- _Passage_:
********************

‘Data protection thinking’ – understanding its potential and testing its limits against mass-surveillance
Rocco Bellanova
Peace Research Institute Oslo (PRIO) and Université Saint-Louis – Bruxelles (USL-B)
The main goal
of this contribution is to sketch a critique of what I suggest to call ‘data
protection thinking’. The purpose is to both understand its potential and test
its limits when it comes to grasp and possibly resist mass-surveillance.
If privacy is
said to be dead, data protection regulation might be considered alive and
kicking. A major reform of its European Union (EU) legislative framework is
close to formal adoption, after four years of debates and several hundred
amendments. Eventually, the two new EU legal instruments should deeply
influence the everyday of a myriad of different actors, from European
governments to individuals and companies around the world. Data protection has
also been at the centre of recent judgments of the EU Court of Justice. Two
prominent cases - concerning the Data Retention Directive and the Safe Harbour
Decision – touched upon key features of contemporary mass-surveillance
practices: their international dimension and their public-private entanglement.
Actually, discussions about the role and capacity of data protection to
regulate and contain surveillance should be no surprise in a context marked by the proliferation of
devices producing digital traces and of algorithms promising far reaching
detection and prediction capabilities.

********************

- _Material supplied_:
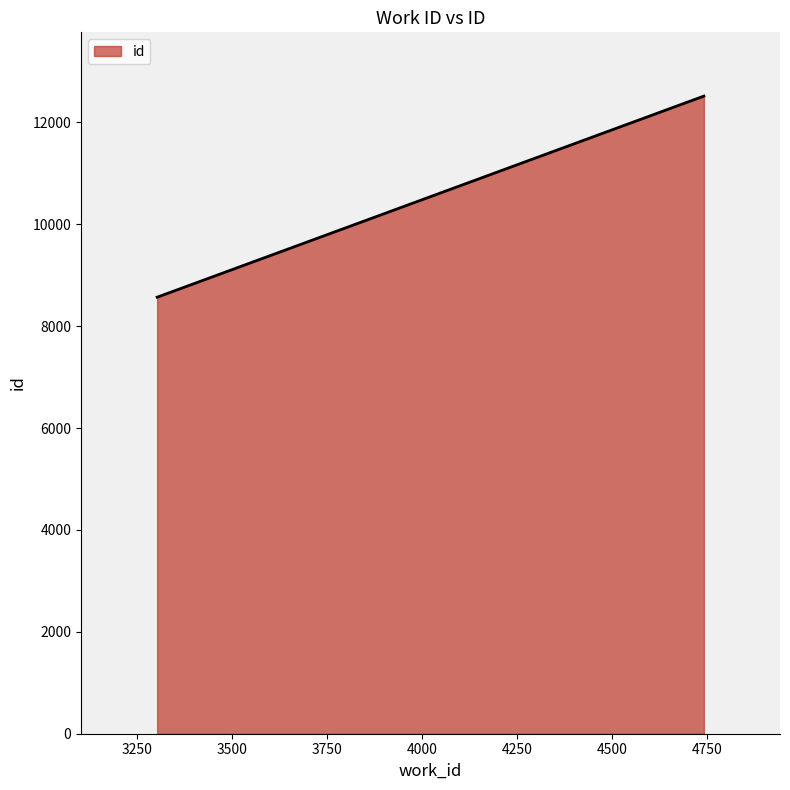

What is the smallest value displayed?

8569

********************

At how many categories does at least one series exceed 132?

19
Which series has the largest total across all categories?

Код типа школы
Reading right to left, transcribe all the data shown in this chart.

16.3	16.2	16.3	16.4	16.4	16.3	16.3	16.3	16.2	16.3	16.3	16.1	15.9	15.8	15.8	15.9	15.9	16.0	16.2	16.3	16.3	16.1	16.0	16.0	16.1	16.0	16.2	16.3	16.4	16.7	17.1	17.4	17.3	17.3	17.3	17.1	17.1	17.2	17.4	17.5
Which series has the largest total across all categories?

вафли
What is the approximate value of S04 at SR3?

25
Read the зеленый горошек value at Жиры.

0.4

********************

Set down the passage on data protection thinking and mass-surveillance again in full, word for word.

- _Output below_:
‘Data protection thinking’ – understanding its potential and testing its limits against mass-surveillance
Rocco Bellanova
Peace Research Institute Oslo (PRIO) and Université Saint-Louis – Bruxelles (USL-B)
The main goal
of this contribution is to sketch a critique of what I suggest to call ‘data
protection thinking’. The purpose is to both understand its potential and test
its limits when it comes to grasp and possibly resist mass-surveillance.
If privacy is
said to be dead, data protection regulation might be considered alive and
kicking. A major reform of its European Union (EU) legislative framework is
close to formal adoption, after four years of debates and several hundred
amendments. Eventually, the two new EU legal instruments should deeply
influence the everyday of a myriad of different actors, from European
governments to individuals and companies around the world. Data protection has
also been at the centre of recent judgments of the EU Court of Justice. Two
prominent cases - concerning the Data Retention Directive and the Safe Harbour
Decision – touched upon key features of contemporary mass-surveillance
practices: their international dimension and their public-private entanglement.
Actually, discussions about the role and capacity of data protection to
regulate and contain surveillance should be no surprise in a context marked by the proliferation of
devices producing digital traces and of algorithms promising far reaching
detection and prediction capabilities.